Certificate 15 with caution
It was the sort of challenge that one agrees on after one too many beers to impress the peers, usually in the pub very late on a Friday evening.
Sadly I wasn’t drunk and haven’t seen the inside of a pub for a record number of weeks. Therefore was obviously temporarily insane when I, a water phobic, non-sporty type agreed to go in a large but very narrow floating vessel on the usually perfect setting of the River Ouse.
So why did a normally confident, stubborn and decisive person agree to this ridiculous idea?
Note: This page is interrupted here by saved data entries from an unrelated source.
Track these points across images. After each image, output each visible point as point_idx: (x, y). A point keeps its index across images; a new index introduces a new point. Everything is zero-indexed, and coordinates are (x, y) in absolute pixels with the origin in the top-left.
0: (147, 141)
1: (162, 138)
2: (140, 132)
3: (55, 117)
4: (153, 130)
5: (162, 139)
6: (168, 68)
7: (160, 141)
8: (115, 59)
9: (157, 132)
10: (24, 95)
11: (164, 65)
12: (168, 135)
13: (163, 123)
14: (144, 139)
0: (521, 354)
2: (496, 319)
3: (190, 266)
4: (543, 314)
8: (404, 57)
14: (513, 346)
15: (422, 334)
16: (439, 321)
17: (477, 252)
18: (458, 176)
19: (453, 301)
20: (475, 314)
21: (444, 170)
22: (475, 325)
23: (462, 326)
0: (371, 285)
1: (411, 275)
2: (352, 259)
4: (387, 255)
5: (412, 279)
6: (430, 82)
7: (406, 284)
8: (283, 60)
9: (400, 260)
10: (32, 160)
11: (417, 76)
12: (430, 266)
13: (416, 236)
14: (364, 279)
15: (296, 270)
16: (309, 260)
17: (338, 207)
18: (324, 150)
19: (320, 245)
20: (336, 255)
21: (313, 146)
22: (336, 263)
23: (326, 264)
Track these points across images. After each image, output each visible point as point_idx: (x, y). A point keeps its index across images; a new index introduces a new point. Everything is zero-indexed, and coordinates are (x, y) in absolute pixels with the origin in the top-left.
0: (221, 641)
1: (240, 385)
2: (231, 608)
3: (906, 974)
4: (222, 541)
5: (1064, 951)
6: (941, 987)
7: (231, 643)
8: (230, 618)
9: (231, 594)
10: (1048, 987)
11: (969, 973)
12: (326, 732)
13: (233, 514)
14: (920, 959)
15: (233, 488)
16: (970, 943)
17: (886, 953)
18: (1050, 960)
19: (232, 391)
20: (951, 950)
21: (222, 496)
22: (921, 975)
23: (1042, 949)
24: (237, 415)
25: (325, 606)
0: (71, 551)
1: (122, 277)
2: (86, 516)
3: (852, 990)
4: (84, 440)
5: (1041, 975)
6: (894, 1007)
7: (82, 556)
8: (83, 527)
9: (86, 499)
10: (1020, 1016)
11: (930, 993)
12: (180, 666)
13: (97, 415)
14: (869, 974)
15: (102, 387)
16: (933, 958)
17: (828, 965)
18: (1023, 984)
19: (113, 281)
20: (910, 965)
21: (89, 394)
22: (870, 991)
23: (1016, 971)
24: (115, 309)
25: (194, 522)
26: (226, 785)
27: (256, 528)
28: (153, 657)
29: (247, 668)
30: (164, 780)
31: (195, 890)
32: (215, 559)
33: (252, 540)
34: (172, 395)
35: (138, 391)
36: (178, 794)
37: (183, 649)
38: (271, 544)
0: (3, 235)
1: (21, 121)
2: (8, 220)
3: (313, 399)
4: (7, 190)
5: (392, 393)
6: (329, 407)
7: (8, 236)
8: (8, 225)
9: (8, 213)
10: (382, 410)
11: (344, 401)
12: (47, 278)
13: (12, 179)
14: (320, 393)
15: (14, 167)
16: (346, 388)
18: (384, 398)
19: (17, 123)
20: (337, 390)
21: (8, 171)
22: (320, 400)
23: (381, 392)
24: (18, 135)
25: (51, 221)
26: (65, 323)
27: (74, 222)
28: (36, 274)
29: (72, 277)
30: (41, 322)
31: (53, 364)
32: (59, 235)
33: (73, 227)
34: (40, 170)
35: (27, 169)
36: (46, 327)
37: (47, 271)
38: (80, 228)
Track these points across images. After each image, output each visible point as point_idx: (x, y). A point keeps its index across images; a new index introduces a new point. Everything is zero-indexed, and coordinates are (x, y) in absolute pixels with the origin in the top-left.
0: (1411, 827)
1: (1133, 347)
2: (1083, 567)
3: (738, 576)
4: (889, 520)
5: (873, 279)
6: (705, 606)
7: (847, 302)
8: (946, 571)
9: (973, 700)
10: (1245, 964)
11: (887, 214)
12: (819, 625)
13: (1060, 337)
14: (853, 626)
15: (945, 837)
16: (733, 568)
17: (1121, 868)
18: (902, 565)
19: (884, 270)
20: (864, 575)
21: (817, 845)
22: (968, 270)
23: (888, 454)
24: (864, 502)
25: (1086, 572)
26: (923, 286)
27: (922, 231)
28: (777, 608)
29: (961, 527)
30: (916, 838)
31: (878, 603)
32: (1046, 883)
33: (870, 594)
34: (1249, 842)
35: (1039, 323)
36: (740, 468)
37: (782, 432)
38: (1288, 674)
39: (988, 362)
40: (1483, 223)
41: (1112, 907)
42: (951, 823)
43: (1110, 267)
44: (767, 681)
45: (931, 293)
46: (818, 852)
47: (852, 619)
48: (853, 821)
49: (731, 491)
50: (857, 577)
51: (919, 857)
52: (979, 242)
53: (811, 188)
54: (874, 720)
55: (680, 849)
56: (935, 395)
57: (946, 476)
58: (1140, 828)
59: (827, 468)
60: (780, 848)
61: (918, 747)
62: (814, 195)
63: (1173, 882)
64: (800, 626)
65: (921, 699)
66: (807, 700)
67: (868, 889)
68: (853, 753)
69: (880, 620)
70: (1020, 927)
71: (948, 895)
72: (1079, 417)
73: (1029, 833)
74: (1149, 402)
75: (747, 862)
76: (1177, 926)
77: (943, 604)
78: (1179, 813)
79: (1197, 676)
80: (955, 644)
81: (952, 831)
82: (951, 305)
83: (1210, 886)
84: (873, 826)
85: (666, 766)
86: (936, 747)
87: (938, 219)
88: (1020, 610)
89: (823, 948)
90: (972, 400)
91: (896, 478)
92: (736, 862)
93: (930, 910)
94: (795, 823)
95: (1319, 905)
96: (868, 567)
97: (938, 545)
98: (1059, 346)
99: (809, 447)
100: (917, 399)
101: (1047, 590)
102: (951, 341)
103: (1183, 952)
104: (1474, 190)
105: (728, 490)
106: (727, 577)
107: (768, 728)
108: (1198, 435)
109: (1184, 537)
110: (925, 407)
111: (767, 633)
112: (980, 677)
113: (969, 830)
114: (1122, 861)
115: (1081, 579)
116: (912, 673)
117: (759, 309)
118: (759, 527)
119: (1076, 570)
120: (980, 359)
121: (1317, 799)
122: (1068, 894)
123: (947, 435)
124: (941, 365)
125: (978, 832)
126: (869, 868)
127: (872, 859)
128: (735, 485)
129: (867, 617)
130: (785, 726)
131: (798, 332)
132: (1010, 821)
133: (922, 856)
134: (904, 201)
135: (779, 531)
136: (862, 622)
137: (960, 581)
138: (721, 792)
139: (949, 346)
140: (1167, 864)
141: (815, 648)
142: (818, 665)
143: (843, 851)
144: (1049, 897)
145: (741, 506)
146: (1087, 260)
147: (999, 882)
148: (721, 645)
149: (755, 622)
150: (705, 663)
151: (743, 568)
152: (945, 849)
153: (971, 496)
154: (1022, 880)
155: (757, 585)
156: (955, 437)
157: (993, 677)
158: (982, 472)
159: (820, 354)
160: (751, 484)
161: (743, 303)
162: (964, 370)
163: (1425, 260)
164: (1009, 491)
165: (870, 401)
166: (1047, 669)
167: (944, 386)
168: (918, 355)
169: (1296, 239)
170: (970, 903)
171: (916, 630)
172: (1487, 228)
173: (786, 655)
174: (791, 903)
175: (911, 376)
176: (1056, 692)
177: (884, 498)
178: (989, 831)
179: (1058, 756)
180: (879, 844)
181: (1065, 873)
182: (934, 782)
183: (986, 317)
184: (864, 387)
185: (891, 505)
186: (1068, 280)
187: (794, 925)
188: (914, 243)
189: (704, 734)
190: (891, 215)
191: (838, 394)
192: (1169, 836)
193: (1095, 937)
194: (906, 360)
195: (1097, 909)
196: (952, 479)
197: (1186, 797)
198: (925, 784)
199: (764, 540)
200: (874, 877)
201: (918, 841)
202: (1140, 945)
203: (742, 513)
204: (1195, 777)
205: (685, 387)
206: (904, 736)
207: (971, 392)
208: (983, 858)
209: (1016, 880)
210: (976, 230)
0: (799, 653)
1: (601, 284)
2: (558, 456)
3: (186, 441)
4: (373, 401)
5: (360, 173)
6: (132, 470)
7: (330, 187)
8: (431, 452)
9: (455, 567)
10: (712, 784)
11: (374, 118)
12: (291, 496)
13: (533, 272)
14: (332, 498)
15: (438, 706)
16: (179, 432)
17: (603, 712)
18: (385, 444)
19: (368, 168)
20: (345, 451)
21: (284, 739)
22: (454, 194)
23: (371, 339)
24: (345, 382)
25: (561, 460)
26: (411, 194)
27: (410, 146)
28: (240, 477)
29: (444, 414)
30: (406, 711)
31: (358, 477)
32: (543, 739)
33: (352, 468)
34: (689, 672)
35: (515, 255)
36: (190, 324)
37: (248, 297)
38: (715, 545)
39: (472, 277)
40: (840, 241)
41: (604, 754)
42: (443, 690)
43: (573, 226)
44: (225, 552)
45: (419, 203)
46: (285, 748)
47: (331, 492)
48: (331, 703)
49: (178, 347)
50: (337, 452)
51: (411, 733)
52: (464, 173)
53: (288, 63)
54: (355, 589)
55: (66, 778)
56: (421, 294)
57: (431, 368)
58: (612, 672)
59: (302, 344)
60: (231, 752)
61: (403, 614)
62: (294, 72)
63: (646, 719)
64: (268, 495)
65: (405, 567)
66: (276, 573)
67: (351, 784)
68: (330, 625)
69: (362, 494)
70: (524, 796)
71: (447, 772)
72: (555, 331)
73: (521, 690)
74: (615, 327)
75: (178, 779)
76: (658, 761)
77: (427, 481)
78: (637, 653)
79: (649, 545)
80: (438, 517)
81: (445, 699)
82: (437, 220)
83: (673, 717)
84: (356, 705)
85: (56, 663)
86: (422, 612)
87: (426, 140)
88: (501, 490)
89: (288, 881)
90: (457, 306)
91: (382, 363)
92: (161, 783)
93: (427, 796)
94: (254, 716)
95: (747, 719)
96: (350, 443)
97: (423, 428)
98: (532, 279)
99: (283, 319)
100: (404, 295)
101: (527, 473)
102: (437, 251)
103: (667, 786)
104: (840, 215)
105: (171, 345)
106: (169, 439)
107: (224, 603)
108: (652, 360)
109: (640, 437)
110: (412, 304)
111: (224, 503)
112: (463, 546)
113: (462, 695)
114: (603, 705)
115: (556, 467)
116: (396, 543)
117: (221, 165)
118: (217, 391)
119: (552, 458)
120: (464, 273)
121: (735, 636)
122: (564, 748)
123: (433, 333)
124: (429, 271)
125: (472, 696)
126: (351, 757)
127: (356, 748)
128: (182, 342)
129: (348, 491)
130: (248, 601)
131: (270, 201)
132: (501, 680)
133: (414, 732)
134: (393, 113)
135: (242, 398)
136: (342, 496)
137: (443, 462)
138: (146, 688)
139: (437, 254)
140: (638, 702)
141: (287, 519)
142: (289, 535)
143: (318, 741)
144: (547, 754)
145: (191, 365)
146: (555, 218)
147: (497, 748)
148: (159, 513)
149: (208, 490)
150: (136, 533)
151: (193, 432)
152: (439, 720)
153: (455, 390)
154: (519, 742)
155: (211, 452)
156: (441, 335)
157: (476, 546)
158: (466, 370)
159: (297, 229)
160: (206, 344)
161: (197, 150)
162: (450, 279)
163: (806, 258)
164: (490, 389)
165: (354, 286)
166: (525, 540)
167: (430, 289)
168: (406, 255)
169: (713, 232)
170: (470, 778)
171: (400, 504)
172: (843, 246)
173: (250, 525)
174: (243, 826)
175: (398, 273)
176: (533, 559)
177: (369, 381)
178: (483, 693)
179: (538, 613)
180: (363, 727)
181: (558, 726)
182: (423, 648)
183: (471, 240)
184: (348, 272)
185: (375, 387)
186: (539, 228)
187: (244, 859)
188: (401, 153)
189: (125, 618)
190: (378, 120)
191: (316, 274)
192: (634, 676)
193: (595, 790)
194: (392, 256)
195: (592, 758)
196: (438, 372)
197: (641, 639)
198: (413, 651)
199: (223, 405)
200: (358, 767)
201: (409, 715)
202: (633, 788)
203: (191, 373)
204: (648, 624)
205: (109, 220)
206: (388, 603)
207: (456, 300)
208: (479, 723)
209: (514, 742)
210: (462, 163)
Partly not to be called a chicken for the rest of my career, partly to experience an Olympic sport but mostly to tick an achievement off the list. (It’s number 2 to surviving without chocolate and alcohol for 6 whole weeks – am I painting a negative picture of myself?)
As always, I’m sure the men were reminded to mind their language in front of a ‘lady’ only for the image to be completely shattered in the first few seconds. Having given up trying to get into the boat in a lady like fashion wearing exceptionally low slung jeans (big mistake, will know better next time. Actually, there will be NO next time!), I do believe I was the first to swear after the first sign of thunder just as I got my feet strapped in.
Within what seemed like a second, we pulled away from the treasured dry land before I could change my mind. Immediately my eyes shut, my head went down and my grip tightened on the bar in front of me.
After a while, the 5% of me that wanted to feel like the professional rowers do opened my eyes. I tried to pretend I was back on the canals of Venice to get me through the ‘experience’. For a few seconds it was pleasant, after all this was my favourite part of Bedford.
Then the guys put on the pressure and my thoughts were back from Venice with not a Cornetto or a song in sight!
I now was thinking more of films like Shipwrecked and The Storm. Where were Bruce Willis or Arnie when I needed them? The normally stunning riverside setting had become a deserted ghost town, or so I imagined because my were eyes were shut again.
As the crew got to the point where they were going to turn, we slowed down, just as the rain was at its heaviest. It was like a very fast fairground ride that you think is going to stop, but you don’t let go as you know it’s a trick; it’s only about to get faster going back the other way.
So near yet so very far. And so wet.
At this point I couldn’t open my eyes even if I wanted to because the rain was so heavy. My clothes were so wet that I must have doubled my weight so I wasn’t a ‘lightweight’ after all.
I now knew I was on my way back to dry land and being rescued by action hero Andy Smith (Bruce Willis’s night off apparently). The one thing that kept me going was Andy, the Cox’s humour. Although shaking with cold and fear (and I’m pretty sure pneumonia), for some reason it became too much of an effort to worry about drowning and a lot easier to see the funny side. For no apparent reason except the ridiculous situation I found myself in, I broke into a fit of giggles for the rest of the journey!
Although I was afraid, I did feel that even it the worst was to happen, I was in the very safe hands of 8 perfect gentlemen.